Publié le 30 septembre 2025 à 18h22. La proposition du président colombien Gustavo Petro d’intensifier la coopération en matière de renseignement avec le Venezuela suscite de vives inquiétudes en Colombie et pourrait, selon des analystes, constituer une provocation envers les États-Unis, alors que Washington a récemment révoqué son visa.
- Gustavo Petro a suggéré une collaboration renforcée en matière de renseignement avec le Venezuela pour lutter contre les groupes armés dans la région de Catatumbo.
- Des experts mettent en garde contre le manque de garanties et les risques potentiels d’une telle coopération, notamment la possibilité que des informations sensibles parviennent à des groupes illégaux.
- Cette proposition intervient après la révocation du visa américain de Gustavo Petro, ce qui alimente les spéculations sur une dimension politique de cette initiative.
L’idée d’un échange d’informations plus étroit entre les forces militaires colombiennes et vénézuéliennes, soulevée par le président Petro lors d’un conseil des ministres, a rapidement suscité un débat animé.
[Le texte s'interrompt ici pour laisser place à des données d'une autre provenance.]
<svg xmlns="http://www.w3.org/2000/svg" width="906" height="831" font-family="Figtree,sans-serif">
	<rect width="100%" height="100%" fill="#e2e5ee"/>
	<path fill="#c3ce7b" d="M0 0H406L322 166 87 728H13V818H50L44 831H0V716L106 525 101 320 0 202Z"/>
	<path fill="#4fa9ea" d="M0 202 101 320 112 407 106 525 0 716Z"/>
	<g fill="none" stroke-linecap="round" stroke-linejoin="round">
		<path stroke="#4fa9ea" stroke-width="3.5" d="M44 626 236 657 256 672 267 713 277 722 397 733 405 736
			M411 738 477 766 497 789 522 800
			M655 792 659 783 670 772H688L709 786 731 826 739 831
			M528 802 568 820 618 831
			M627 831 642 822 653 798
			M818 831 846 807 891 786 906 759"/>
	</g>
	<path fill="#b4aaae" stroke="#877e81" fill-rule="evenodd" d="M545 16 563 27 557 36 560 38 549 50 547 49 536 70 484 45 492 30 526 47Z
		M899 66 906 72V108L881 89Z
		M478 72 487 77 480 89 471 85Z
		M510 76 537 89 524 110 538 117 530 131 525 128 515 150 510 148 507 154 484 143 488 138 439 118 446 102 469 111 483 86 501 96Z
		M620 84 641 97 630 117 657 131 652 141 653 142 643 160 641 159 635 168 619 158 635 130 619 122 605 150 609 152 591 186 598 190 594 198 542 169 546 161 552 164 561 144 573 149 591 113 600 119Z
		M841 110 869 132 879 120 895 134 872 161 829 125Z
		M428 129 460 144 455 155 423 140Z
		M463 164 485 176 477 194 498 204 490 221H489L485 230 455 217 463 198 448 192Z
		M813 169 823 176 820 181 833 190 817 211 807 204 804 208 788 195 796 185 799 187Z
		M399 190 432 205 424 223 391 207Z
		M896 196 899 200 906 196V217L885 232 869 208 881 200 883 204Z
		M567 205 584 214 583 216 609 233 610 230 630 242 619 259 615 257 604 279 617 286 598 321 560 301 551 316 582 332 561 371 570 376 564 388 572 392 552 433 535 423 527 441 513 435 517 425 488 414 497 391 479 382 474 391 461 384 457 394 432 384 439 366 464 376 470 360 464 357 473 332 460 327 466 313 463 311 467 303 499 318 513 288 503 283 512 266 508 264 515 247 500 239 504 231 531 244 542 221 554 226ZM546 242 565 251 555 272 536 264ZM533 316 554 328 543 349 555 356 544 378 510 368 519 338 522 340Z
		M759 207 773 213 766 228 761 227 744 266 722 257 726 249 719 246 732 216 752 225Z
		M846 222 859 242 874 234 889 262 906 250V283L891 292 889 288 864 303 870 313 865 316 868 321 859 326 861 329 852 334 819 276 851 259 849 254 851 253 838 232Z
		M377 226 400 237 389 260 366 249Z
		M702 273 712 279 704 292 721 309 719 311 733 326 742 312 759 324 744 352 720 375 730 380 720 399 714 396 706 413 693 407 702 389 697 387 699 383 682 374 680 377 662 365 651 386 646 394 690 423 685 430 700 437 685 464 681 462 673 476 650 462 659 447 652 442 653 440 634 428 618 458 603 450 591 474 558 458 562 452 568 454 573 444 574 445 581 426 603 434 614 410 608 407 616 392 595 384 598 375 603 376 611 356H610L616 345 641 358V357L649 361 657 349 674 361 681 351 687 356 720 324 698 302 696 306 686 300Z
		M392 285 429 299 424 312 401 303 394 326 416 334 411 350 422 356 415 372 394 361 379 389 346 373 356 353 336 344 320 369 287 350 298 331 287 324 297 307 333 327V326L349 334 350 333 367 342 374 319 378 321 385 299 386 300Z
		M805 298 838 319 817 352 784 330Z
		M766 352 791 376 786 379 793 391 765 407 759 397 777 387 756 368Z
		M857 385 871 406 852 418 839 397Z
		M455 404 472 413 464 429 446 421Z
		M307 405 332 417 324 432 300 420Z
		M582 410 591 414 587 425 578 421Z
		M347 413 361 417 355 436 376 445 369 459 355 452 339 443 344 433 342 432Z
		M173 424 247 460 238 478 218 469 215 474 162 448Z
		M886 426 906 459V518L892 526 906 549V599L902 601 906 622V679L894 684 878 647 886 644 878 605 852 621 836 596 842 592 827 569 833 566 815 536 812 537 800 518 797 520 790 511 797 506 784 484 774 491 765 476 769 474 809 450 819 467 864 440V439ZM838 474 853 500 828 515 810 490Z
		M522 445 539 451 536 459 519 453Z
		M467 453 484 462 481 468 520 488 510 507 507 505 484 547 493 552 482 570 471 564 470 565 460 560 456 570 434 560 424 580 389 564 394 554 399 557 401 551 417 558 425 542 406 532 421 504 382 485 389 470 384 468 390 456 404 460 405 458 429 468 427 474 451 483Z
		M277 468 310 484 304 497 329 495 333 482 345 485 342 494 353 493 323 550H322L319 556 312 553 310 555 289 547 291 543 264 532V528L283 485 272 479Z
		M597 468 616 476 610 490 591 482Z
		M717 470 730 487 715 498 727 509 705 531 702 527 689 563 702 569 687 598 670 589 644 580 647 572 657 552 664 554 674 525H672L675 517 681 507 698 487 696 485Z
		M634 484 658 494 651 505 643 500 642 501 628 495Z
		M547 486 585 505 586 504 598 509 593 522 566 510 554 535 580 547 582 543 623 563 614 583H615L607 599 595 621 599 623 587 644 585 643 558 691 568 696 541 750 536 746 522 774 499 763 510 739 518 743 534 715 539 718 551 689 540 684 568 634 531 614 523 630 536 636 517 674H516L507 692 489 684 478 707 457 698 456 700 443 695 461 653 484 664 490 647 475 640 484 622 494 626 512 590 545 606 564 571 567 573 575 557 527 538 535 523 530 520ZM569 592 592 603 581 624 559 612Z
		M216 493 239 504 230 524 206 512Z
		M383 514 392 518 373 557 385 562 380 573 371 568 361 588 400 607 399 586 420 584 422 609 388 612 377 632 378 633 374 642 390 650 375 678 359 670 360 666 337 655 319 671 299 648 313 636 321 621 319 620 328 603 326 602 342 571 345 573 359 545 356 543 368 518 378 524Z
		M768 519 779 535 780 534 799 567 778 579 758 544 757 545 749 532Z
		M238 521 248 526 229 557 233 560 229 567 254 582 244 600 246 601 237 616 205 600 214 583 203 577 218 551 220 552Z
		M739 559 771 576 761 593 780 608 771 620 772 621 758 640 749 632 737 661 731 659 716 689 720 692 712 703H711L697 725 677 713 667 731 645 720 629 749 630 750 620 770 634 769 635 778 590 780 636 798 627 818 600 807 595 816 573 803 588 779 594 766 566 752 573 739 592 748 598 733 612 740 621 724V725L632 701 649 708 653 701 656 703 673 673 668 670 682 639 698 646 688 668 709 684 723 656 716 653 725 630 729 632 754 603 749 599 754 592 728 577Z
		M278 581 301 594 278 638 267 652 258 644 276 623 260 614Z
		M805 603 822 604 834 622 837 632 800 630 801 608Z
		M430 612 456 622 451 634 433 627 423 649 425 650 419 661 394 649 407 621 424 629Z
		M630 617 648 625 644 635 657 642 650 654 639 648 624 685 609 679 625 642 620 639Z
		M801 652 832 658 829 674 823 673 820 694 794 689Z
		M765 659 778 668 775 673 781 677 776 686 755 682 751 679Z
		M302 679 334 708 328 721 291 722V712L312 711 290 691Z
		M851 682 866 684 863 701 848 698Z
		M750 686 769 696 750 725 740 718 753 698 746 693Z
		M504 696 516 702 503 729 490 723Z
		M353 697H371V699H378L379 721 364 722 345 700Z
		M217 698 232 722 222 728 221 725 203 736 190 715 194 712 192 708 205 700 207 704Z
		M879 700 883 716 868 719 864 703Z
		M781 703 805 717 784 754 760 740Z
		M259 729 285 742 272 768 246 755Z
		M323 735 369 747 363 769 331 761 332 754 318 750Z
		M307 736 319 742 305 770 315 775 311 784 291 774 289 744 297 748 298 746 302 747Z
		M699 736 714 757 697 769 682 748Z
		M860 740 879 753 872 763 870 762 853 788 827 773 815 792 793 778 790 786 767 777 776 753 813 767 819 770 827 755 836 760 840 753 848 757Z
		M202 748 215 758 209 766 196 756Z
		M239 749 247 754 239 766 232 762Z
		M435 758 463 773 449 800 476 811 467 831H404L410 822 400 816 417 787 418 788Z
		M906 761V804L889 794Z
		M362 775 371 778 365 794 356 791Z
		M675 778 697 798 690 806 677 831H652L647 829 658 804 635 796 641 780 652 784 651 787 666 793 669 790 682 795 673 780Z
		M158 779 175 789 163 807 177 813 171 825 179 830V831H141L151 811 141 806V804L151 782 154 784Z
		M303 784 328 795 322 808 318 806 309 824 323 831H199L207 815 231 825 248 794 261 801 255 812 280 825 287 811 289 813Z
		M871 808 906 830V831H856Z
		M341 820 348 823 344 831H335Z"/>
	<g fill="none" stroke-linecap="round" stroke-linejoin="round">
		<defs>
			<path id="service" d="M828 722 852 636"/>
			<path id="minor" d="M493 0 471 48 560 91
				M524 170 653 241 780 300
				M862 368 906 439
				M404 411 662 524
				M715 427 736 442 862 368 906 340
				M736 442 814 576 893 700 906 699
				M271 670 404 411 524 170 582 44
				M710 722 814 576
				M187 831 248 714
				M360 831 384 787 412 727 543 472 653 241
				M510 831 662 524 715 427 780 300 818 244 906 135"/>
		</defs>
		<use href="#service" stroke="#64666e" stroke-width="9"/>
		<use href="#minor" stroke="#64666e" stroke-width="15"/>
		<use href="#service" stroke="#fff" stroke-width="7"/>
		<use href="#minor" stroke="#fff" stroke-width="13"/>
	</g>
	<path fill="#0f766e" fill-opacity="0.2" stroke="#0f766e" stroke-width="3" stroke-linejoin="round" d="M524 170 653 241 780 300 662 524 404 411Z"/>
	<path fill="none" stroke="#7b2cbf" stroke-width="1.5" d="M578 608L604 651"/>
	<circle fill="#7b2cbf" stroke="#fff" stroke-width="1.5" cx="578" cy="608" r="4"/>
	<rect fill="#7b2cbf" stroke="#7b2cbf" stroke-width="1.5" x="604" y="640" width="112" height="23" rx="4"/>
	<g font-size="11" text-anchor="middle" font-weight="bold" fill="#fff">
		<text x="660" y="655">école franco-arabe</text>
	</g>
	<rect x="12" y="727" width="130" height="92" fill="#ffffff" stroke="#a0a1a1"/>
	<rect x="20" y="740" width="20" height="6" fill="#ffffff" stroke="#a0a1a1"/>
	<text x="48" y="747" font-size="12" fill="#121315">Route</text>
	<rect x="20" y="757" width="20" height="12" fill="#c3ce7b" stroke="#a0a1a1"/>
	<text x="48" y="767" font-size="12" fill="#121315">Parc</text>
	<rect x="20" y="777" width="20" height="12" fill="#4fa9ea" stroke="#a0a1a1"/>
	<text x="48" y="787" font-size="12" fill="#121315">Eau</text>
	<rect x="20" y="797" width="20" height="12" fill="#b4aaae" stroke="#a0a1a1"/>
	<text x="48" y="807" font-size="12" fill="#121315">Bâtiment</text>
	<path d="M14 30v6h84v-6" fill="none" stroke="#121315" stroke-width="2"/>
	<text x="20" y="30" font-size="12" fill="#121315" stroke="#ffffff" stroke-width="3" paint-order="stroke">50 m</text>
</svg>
Selon des observateurs, cette initiative, bien que présentée comme une réponse à la crise sécuritaire dans la région de Catatumbo, manque de fondement solide et pourrait avoir des conséquences imprévisibles.
Le président Petro a insisté sur la nécessité de cette coopération, déclarant :
« Ministre de la Défense, sans crainte, nous devons articuler l’intelligence et l’action des forces militaires vénézuéliennes et des nôtres. Compliqué, mais il est basique que cela devienne bien meilleur. »
Gustavo Petro, président de la Colombie
Cependant, des analystes soulignent que la proposition soulève des questions cruciales quant à la fiabilité du gouvernement vénézuélien et à la possibilité que des informations sensibles tombent entre de mauvaises mains. Walter Arévalo, professeur de droit international à l’Université de Rosario, estime que cette initiative est « à double détente », c’est-à-dire qu’elle comporte des risques importants et pourrait être contre-productive.
Selon Arévalo, un partage d’informations efficace nécessite une confiance mutuelle et une perspective commune sur les menaces. Il explique :
« Malheureusement, si vous souhaitez réaliser des avancées opérationnelles, il est nécessaire de partager des informations avec des personnes de l’autre côté de la frontière, qui peuvent observer les mouvements de groupes illégaux dans une autre perspective. Ce n’est que de cette manière qu’il est possible de construire une vision conjointe sur les voies de distribution dans lesquels ils ont un impact plus important, que les petites organisations soutiennent les grandes structures criminelles et, en outre, les agents ou les autorités de l’État pourraient agir en collusion avec ces groupes illégaux. »
Walter Arévalo, professeur de droit international à l’Université de Rosario
Le ministre de la Défense, Pedro Sánchez, a affirmé qu’il n’y avait pas de communication en cours avec son homologue vénézuélien, Vladimir Godfather. Cette déclaration intervient après que l’attention s’est portée sur un dissident des FARC, identifié comme l’un des cerveaux de l’attaque contre le candidat à la présidence Miguel Uribe Turbay, décédé des suites de ses blessures en août dernier. Sánchez a également confirmé la mort de José Aldinever Sierra Sabogal, alias Zarco Aldinever, chef de la deuxième Marquetalia, tué par l’ELN près de la frontière colombo-vénézuélienne.
D’autres experts, comme Luis Fernando Trejos de l’Université du Nord, soulignent le manque de détails juridiques et territoriaux concernant cette proposition. Ils craignent que cette initiative ne conduise à un déplacement des intérêts en dehors de la lutte contre la violence. Trejos met en garde :
« Les menaces qui sont destinées à combattre non plus, en particulier celles de nature binationale identifiées. Et il est problématique, étant donné qu’il existe des preuves claires que les secteurs militaires vénézuéliens maintiennent la coordination avec l’ELN du côté vénézuélien de la frontière. »
Luis Fernando Trejos, professeur à l’Université du Nord
La politologue Socorro Ramírez a également souligné l’absence de discussion sur la situation des Colombiens détenus arbitrairement par le régime vénézuélien. Laura Bonilla, chercheuse à la Fondation Paix et Réconciliation, estime que cette proposition ressemble davantage à une provocation envers les États-Unis qu’à une véritable stratégie militaire. Enfin, Eduardo Pizarro Leongómez, politologue et professeur à l’Université nationale, a déclaré qu’un échange d’informations sensibles entre Bogotá et Caracas n’est pas opportun dans le contexte actuel de sécurité nationale.